Commercial Road was just that, with lots of shops – we hardly needed to go to Neath for anything. There was Mr Prytherch the ironmonger, Mr Davies the grocer on the square. Strangely, he was known as John ‘Poo Poo’, and his sister, Miss Davies “three farthings” who lived next door. As she was unable to use farthings any longer she would give you a strip of pins in your change! Then there was Strouds the sweet shop. The Vaughan Arms was kept by Mrs Jenkins, who opened fêtes or concerts with the immortal words “This is the happiest moment of my life”. Other shops included a clothes shop owned by Llew Davies’ wife and which sold ‘posh clothes. Jack Taylor owned another grocer and my brother Bill worked there before he joined the RAF at the outbreak of war. My favourite shop was Mr Hunkins’, if ever I had a penny to spend I would pretend to got to bed when our mother sent us, but instead slip out, put on my shoes and nip over to his shop. It’s the new fish and chip shop now, but in those days Mr Hunkins had a hall where my brothers learned to box. In 1965, I had a cafe there.

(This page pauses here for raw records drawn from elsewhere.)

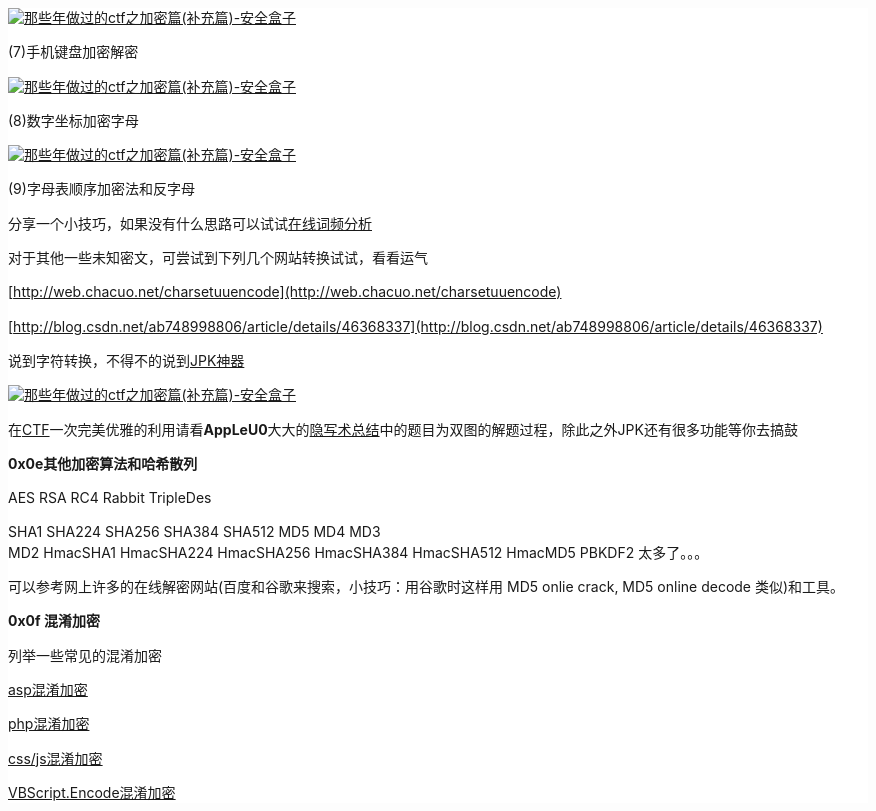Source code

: [![那些年做过的ctf之加密篇(补充篇)-安全盒子](http://www.secbox.cn/wp-content/uploads/2015/11/手机键盘加密解密.jpg)](http://www.secbox.cn/wp-content/uploads/2015/11/手机键盘加密解密.jpg "那些年做过的ctf之加密篇(补充篇)")

(7)手机键盘加密解密

[![那些年做过的ctf之加密篇(补充篇)-安全盒子](http://www.secbox.cn/wp-content/uploads/2015/11/数字坐标加密字母.png)](http://www.secbox.cn/wp-content/uploads/2015/11/数字坐标加密字母.png "那些年做过的ctf之加密篇(补充篇)")

(8)数字坐标加密字母

[![那些年做过的ctf之加密篇(补充篇)-安全盒子](http://www.secbox.cn/wp-content/uploads/2015/11/字母表顺序加密法和反字母表加密法和小键盘加密法.jpg)](http://www.secbox.cn/wp-content/uploads/2015/11/字母表顺序加密法和反字母表加密法和小键盘加密法.jpg "那些年做过的ctf之加密篇(补充篇)")

(9)字母表顺序加密法和反字母

分享一个小技巧，如果没有什么思路可以试试[在线词频分析](http://quipqiup.com/index.php)

对于其他一些未知密文，可尝试到下列几个网站转换试试，看看运气

[http://web.chacuo.net/charsetuuencode](http://web.chacuo.net/charsetuuencode)

[http://blog.csdn.net/ab748998806/article/details/46368337](http://blog.csdn.net/ab748998806/article/details/46368337)

说到字符转换，不得不的说到[JPK神器](http://www.wechall.net/applet/JPK_406.jar)

[![那些年做过的ctf之加密篇(补充篇)-安全盒子](http://www.secbox.cn/wp-content/uploads/2015/11/jpk1.png)](http://www.secbox.cn/wp-content/uploads/2015/11/jpk1.png "那些年做过的ctf之加密篇(补充篇)")

在[CTF](http://www.secbox.cn/tag/ctf "浏览关于“CTF”的文章")一次完美优雅的利用请看**AppLeU0**大大的[隐写术总结](http://drops.wooyun.org/tips/4862)中的题目为双图的解题过程，除此之外JPK还有很多功能等你去搞鼓

**0x0e其他加密算法和哈希散列**

AES RSA RC4 Rabbit TripleDes

SHA1 SHA224 SHA256 SHA384 SHA512 MD5 MD4 MD3 MD2 HmacSHA1 HmacSHA224 HmacSHA256 HmacSHA384 HmacSHA512 HmacMD5 PBKDF2 太多了。。。

可以参考网上许多的在线解密网站(百度和谷歌来搜索，小技巧：用谷歌时这样用 MD5 onlie crack, MD5 online decode 类似)和工具。

**0x0f 混淆加密**

列举一些常见的混淆加密

[asp混淆加密](http://www.zhaoyuanma.com/aspfix.html)

[php混淆加密](http://www.zhaoyuanma.com/phpcodefix.html)

[css/js混淆加密](http://tool.css-js.com/)

[VBScript.Encode混淆加密](http://www.zhaoyuanma.com/aspfix.html)
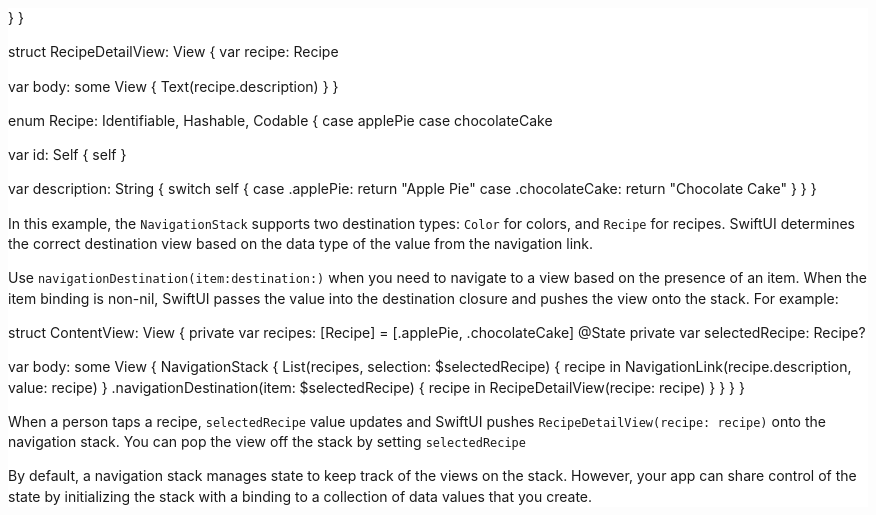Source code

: }
}

struct RecipeDetailView: View {
var recipe: Recipe

var body: some View {
Text(recipe.description)
}
}

enum Recipe: Identifiable, Hashable, Codable {
case applePie
case chocolateCake

var id: Self { self }

var description: String {
switch self {
case .applePie:
return "Apple Pie"
case .chocolateCake:
return "Chocolate Cake"
}
}
}

In this example, the `NavigationStack` supports two destination types: `Color` for colors, and `Recipe` for recipes. SwiftUI determines the correct destination view based on the data type of the value from the navigation link.

Use `navigationDestination(item:destination:)` when you need to navigate to a view based on the presence of an item. When the item binding is non-nil, SwiftUI passes the value into the destination closure and pushes the view onto the stack. For example:

struct ContentView: View {
private var recipes: [Recipe] = [.applePie, .chocolateCake]
@State private var selectedRecipe: Recipe?

var body: some View {
NavigationStack {
List(recipes, selection: $selectedRecipe) { recipe in
NavigationLink(recipe.description, value: recipe)
}
.navigationDestination(item: $selectedRecipe) { recipe in
RecipeDetailView(recipe: recipe)
}
}
}
}

When a person taps a recipe, `selectedRecipe` value updates and SwiftUI pushes `RecipeDetailView(recipe: recipe)` onto the navigation stack. You can pop the view off the stack by setting `selectedRecipe`

By default, a navigation stack manages state to keep track of the views on the stack. However, your app can share control of the state by initializing the stack with a binding to a collection of data values that you create.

There is another memory of Resolven that my daughter reminded me of, it is the smell of the India and China shop – loose bacon, cheese, butter and spices. I am sure that many of you reading this article can recall them also.

It would be difficult for anyone returning to Resolven from those far off days to recognise it now. Looking back over 82 years, I thank God that I was born in this valley village and into a large family, The Smiths.

Olive Herbert.


Blogger annicariad said...

This lovely woman was my mother and she passed away in February 2015. Although I cannot write like her, she has passed on her creative genes and I am a visual artist. I miss her every day, and was so happy to see this post when I Googled her name!